**FRAGMENTO ENTREGADO**

::::::::

Mientras tanto, ella evade bailando. Es la líder de Star Candy, un grupo de seis niñas que imitan las coreografías de Red Velvet, una popular banda femenina que debutó en 2014. Las Star Candy fueron pioneras en este nuevo lugar, tuvieron que abandonar el GAM antes del estallido porque no tenían espacio para ensayar. Extrañan las comodidades de ese sector, como los baños del centro cultural que siempre estaban abiertos. Sin embargo, ahora se instalan frente a los espejos de la fachada de Aguas Andinas y cruzan la calle para ir al baño adentro de un café. 


“Nunca había ido a votar porque no sentía que alguien me representara. No me gusta la política, pero con todo esto que ha pasado y con el aburrimiento de la gente, algo hay que hacer para que cambie. No habrá alguien que nos represente totalmente, pero votar es una herramienta para generar cambios. Hasta que la dignidad se haga costumbre”, dice esperanzada.

La estudiante de turismo Constanza Gómez (19) se ríe del informe de Big data. Distingue que esto no se trata de fanáticos del K-pop, sino de un Chile cansado. “Mi abuelita tuvo un accidente de cadera y no teníamos cómo pagar un privado para que la operaran. Estuvo en el Hospital Barros Luco esperando cuatro meses. La metieron como cinco veces al pabellón y nunca la operaron. Al final estar en el hospital, siendo viejita, viendo a otras personas enfermas, le afectaba más que estar en casa”, cuenta la joven.

Star Candy: Josefa Beltrán (18), Mailen Jorquera (19), Isidora Mardones (20), Constanza Gómez (19) y Denisse López (23). Foto: Juan Cruz Giraldo

“Mi mamá es profesora en la zona sur de Santiago y ve una realidad súper dolorosa”, agrega Josefa Beltrán (18), cantante del grupo, que aunque no sabe coreano, encuentra los fonemas y se los aprende. “No le pagaron muchos días porque no iban alumnos. Y ahí se evidenció la pobreza y soledad que muchos menores viven en su casa, porque sólo iban a buscar la Junaeb y el almuerzo. Mi mamá llegaba contando que mientras se escuchaban balazos afuera, adentro treinta niños comían porque nadie les cocinaba en la casa”, relata.

Ensayos de Star Candy. Foto: Juan Cruz Giraldo

VIVIR EN LA ZONA CERO

Los viernes por la noche, después de las manifestaciones, el sector de Plaza Italia es sombrío. El humo de las barricadas que se encendieron por las tardes, permanece en el lugar como una bruma y se combina con los gases lacrimógenos. Vicuña Mackenna está lleno de restos de piedras que apenas se distinguen en la oscuridad, porque no hay ninguna luz del alumbrado público funcionando. Pocas personas transitan la zona y es muy silencioso. Un escenario de la postguerra.

::::::::

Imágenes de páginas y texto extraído
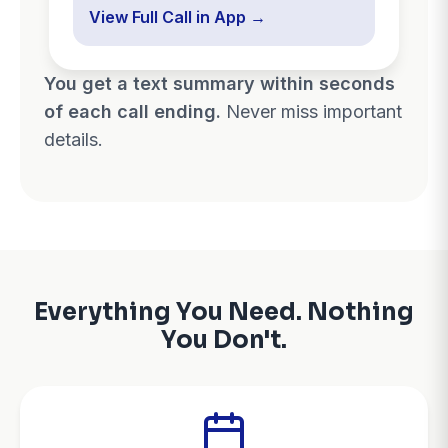
View Full Call in App →
You get a text summary within seconds
of each call ending.
Never miss important
details.
Everything You Need. Nothing
You Don't.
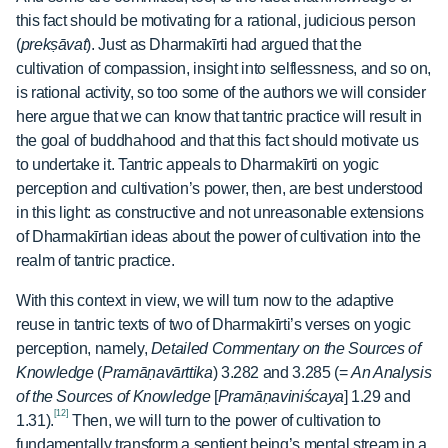
this fact should be motivating for a rational, judicious person
(
prekṣāvat
). Just as Dharmakīrti had argued that the
cultivation of compassion, insight into selflessness, and so on,
is rational activity, so too some of the authors we will consider
here argue that we can know that tantric practice will result in
the goal of buddhahood and that this fact should motivate us
to undertake it. Tantric appeals to Dharmakīrti on yogic
perception and cultivation’s power, then, are best understood
in this light: as constructive and not unreasonable extensions
of Dharmakīrtian ideas about the power of cultivation into the
realm of tantric practice.
With this context in view, we will turn now to the adaptive
reuse in tantric texts of two of Dharmakīrti’s verses on yogic
perception, namely,
Detailed Commentary on the Sources of
Knowledge
(
Pramāṇavārttika
) 3.282 and 3.285 (=
An Analysis
of the Sources of Knowledge
[
Pramāṇaviniścaya
] 1.29 and
[12]
1.31).
Then, we will turn to the power of cultivation to
fundamentally transform a sentient being’s mental stream in a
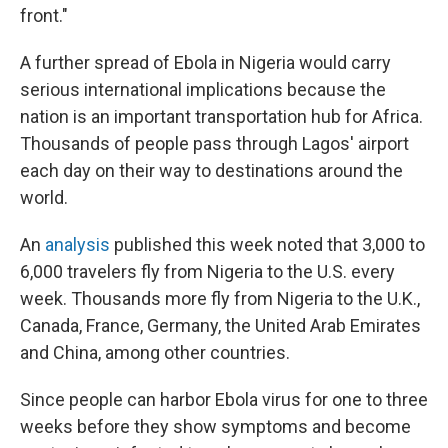
front."
A further spread of Ebola in Nigeria would carry
serious international implications because the
nation is an important transportation hub for Africa.
Thousands of people pass through Lagos' airport
each day on their way to destinations around the
world.
An
analysis
published this week noted that 3,000 to
6,000 travelers fly from Nigeria to the U.S. every
week. Thousands more fly from Nigeria to the U.K.,
Canada, France, Germany, the United Arab Emirates
and China, among other countries.
Since people can harbor Ebola virus for one to three
weeks before they show symptoms and become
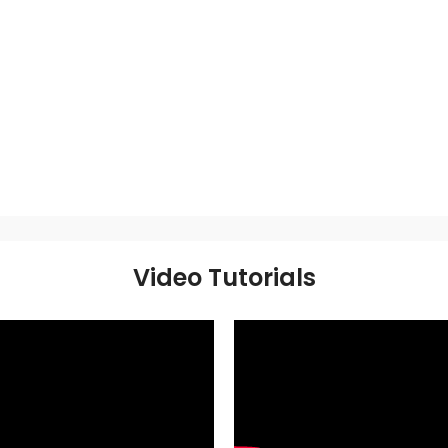
Video Tutorials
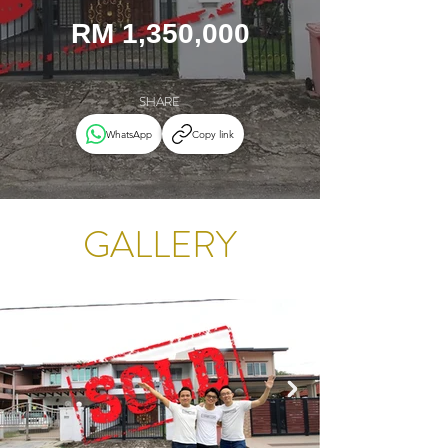
RM 1,350,000
SHARE
WhatsApp
Copy link
GALLERY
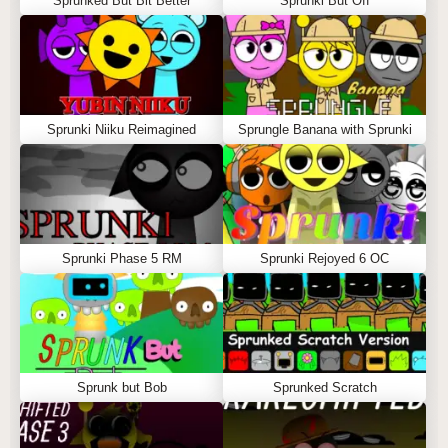
Sprunked But Bit Better
Sprunki But Off
Sprunki Niiku Reimagined
Sprungle Banana with Sprunki
Sprunki Phase 5 RM
Sprunki Rejoyed 6 OC
Sprunk but Bob
Sprunked Scratch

::::::::

**QUÉ HACER**
Responde según el fragmento sobre Star Candy:
(a) ¿Qué banda imitan las Star Candy y en qué año debutó?
(b) ¿Cuánto tiempo esperó la abuela de Constanza Gómez en el Hospital Barros Luco?
(c) ¿Qué papel cumple Josefa Beltrán en el grupo?

**RESULTADO DEL EJERCICIO**
(a) Red Velvet, que debutó en 2014.
(b) Cuatro meses.
(c) Es la cantante.